Namun, kontribusi suara masyarakat maritim dalam kebijakan publik masih sangat minim, diperkirakan tak lebih dari 5 persen.
Wilayah pesisir strategis seperti Gorontalo, Sulteng, Sulut, Maluku, hingga Papua masih minim wakil muda yang bisa menyuarakan kepentingan komunitasnya di level nasional.
Ayu berharap pengalamannya ini bisa membuka jalan bagi lebih banyak anak muda Gorontalo agar terlibat aktif dalam wacana maritim yang selama ini termarginalkan.
Isu laut dan pesisir kerap dianggap sekadar urusan teknis, bukan prioritas politik.
Keterlibatan perempuan dalam sektor maritim juga masih kerap dinomorduakan.
Perempuan pesisir lebih sering diposisikan sebagai pelengkap dalam struktur ekonomi keluarga nelayan, alih-alih sebagai bagian penting dalam pengambilan keputusan tata kelola wilayah.

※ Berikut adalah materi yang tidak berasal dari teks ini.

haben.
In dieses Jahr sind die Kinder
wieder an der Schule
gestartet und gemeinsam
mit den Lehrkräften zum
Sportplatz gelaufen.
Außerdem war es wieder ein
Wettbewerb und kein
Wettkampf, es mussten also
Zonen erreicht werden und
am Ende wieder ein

“Perempuan di pesisir bukan hanya penyokong ekonomi keluarga, tapi juga penjaga nilai-nilai ekologis dan budaya maritim. Sudah saatnya perempuan dilibatkan dalam setiap proses pengambilan keputusan yang menyangkut laut dan sumber dayanya,” tegas Ayu.
Julukan “Srikandi Bone Bolango” memang sering disematkan padanya. Namun Ayu menolak jika keberadaannya hanya dianggap simbolik.
Ia hadir membawa gagasan, sudut pandang kritis, dan semangat kolektif untuk bergerak bersama.
Keikutsertaannya dalam Sekolah Duta Maritim bukan semata pencapaian individu atau kebanggaan daerah.
Bagi Ayu, ini adalah amanat untuk menyuarakan kelompok-kelompok yang selama ini terpinggirkan dari percakapan kebijakan nasional.
Di Jakarta nanti, dirinya akan mengikuti serangkaian pelatihan mulai dari ekologi laut, hukum kelautan, geopolitik maritim, hingga penguatan masyarakat pesisir.
Ia akan berjejaring dengan pemuda-pemudi dari seluruh penjuru negeri yang punya misi serupa, menjadikan laut sebagai masa depan Indonesia.
Perjalanannya ke ibu kota bukan garis akhir, tapi permulaan dari perjuangan panjang.
Dari pesisir Bone Bolango, ia membawa cerita nelayan, suara ibu-ibu pengolah hasil laut, dan tawa anak-anak pantai.
Ia ingin menerobos kesunyian yang selama ini menelan mereka.
“Siapa tahu, ombak kecil dari Bone Pesisir ini mampu mengguncang kesadaran kebijakan maritim negeri.”tandasnya.